I don’t want to add specific examples, because I don’t want to single out any one example, but you’ve certainly seen this advice multiple times for multiple scenarios… resumes, product pitches, confessional booths, marriage proposals…
I’m sure when I first heard the suggestion my brain did something like;
Hmm… that’s a neat idea…
Well, yea I can really see the befit to being succinct…. and I know I hate it when people “broadcast only”
I really learn by getting a chance to ask questions…
So, I guess once they’ve gotten a good summary they’re smart enough to see the value on their own..
Then they’re hooked and will want to learn more!!
Although I’m a planner by profession and have a consumer nature, I’m naturally a “less talk more do” kinda person. So this aligns with the “optimization” and slight east coast mentality that I have.
So the faith in this advice has permeated my career for many years now. I’ve practiced giving succinct status statements (I also know rambling can get you in trouble) and I’m usually able to answer technical questions with something succinct and satisfactory like “yes, I’ll make that happen”.
Thus today’s revelation has come as a bit of a shock when I realized the advice I’ve been following all these years is very misleading and often downright wrong!
In such an information dense dialog what should be a rapid give and take has, in retrospect, degenerated into “take and move on” with you losing out. Often I’ve delivered such a fantastically succinct statement that it’s apparently left the exec, customer, or finance speechless.
It’s a clear alternative for you to consider my possible ineptitude and I admit to not being a natural sales man, often expecting facts and my passion to speak for itself. So think back to a time where you’ve epitomized this approach and how often the person on the other end was left speechless, uncertain where to continue.
I’m sure there was one of those pauses where you were expecting them to ask a question or say something. You had the next reply ready, only the chance never came and you were forced to continue as though you’d only meant to take that awkward break.
My experience has shown me that too often the person on the other end is scared looking stupid, and that without something for them to “grasp” in the verbal discourse they resort to Mark Twain’s old advice that keeping silent is the wisest thing to do. As another counter example consider meetings, where it’s often the person who talks the most who’s given credit for being the expert.
I saw this illustrated clearly while working at a tradeshow last week. My instinct was to give a quick pitch and then answer questions to help explore their understanding. However, the recipient of my “wisdom” wasn’t certain how to continue the conversation and had I not continued with “trivialities” they would have left with no continued interest beyond a “thanks”.
I’m certainly not advocating a dialog of dysentery, however I believe there’s a bit of human psychology that’s at play here which people “elevator presenters” overlook;
- People are far more likely to forgive you for telling them something they know then for making them feel like idiots.
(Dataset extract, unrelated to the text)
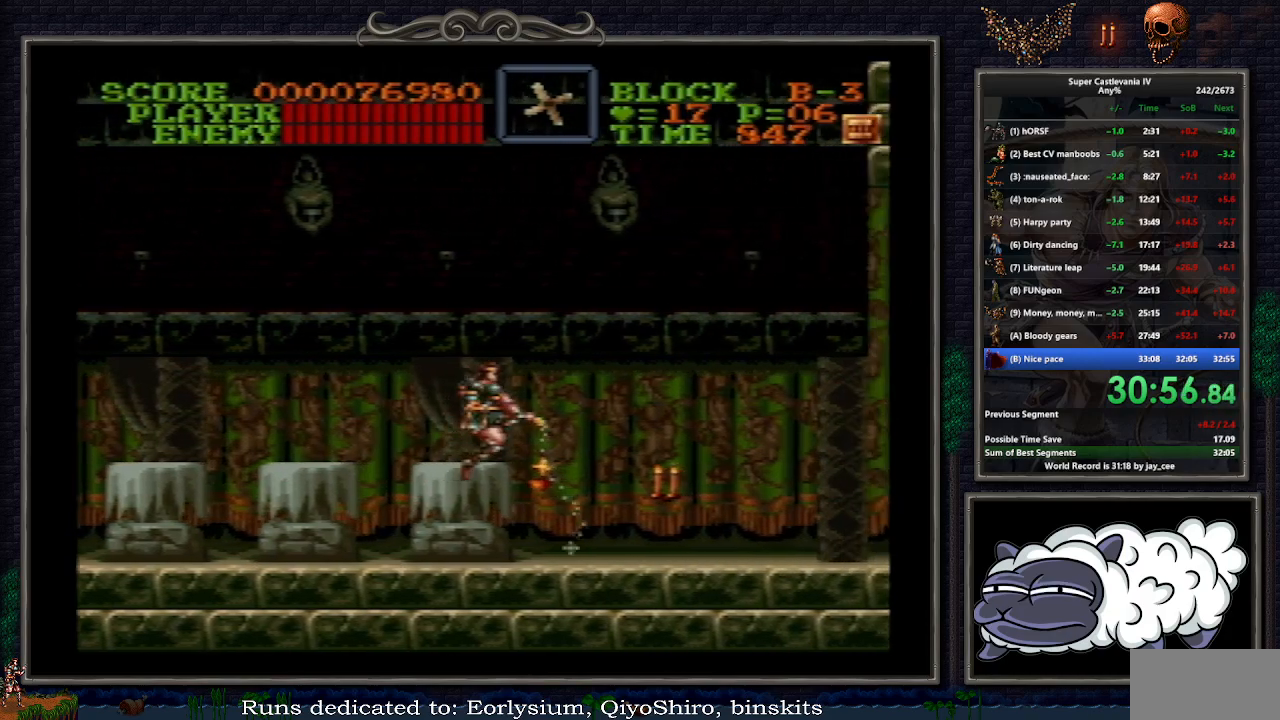
{"buttons": ["B", "Y", "DPAD_DOWN", "DPAD_RIGHT"], "events": [[67, "DPAD_DOWN", "up"], [150, "Y", "up"], [167, "B", "up"], [267, "B", "down"], [317, "Y", "down"], [350, "DPAD_DOWN", "down"]]}
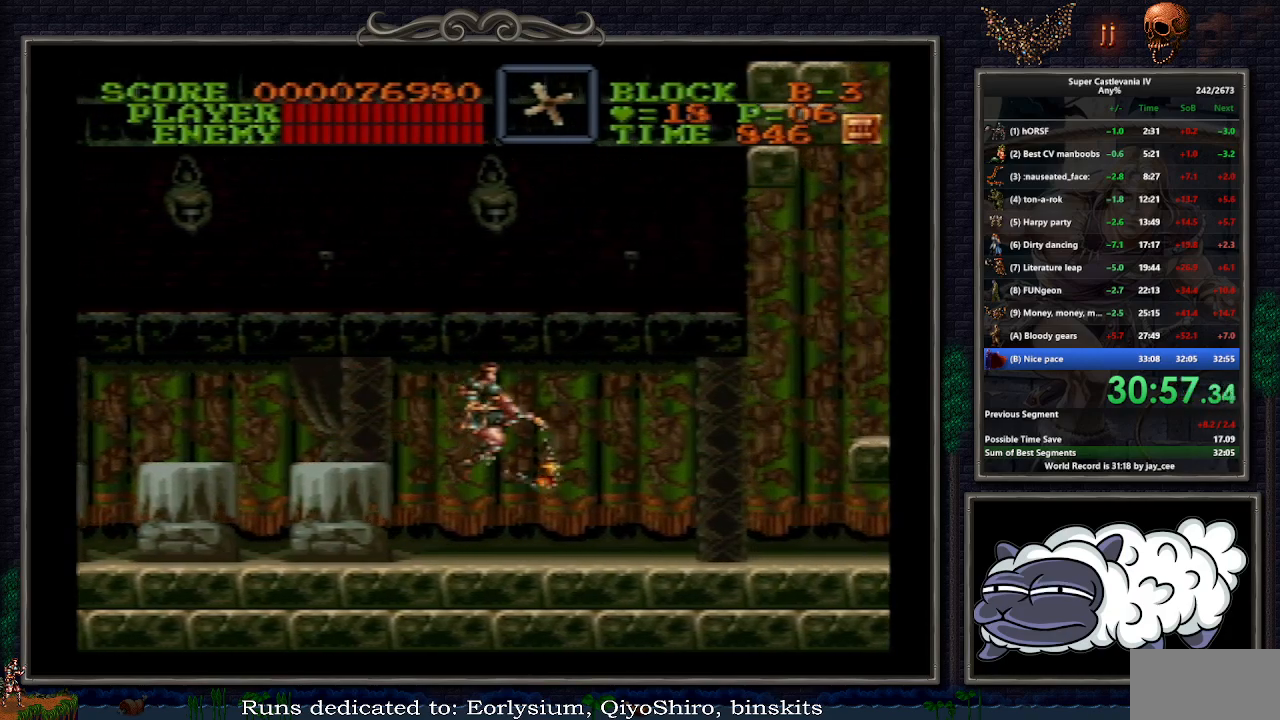
{"buttons": ["DPAD_RIGHT"], "events": [[100, "B", "up"], [117, "Y", "up"], [133, "DPAD_DOWN", "up"]]}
- There’s also a level of repetition required for people to intuit and internalize information. Repeating information through variation is a powerful tactic shunned in the 60 second pitch.
- Even if the person on the other end has already been told “this is fast” saying “the obvious” is a chance for them to judge your passion and authenticity.
That’s just a start, but I think there’s many reasons why you should take as long as you’ve got, to say as much as you can. Just as Web 2.0 focuses on being “feature stingy” rather then “feature rich” the new 2.0 way to pitch your plan is in through a conversation, not a soundbight.
You clearly need to think out how to say what you want to say, this is no excuse to not prepare. However, thin-slicing aside, no matter what power tie you’re wearing, there’s too much competition for you to expect people to get hooked by 60 seconds of information.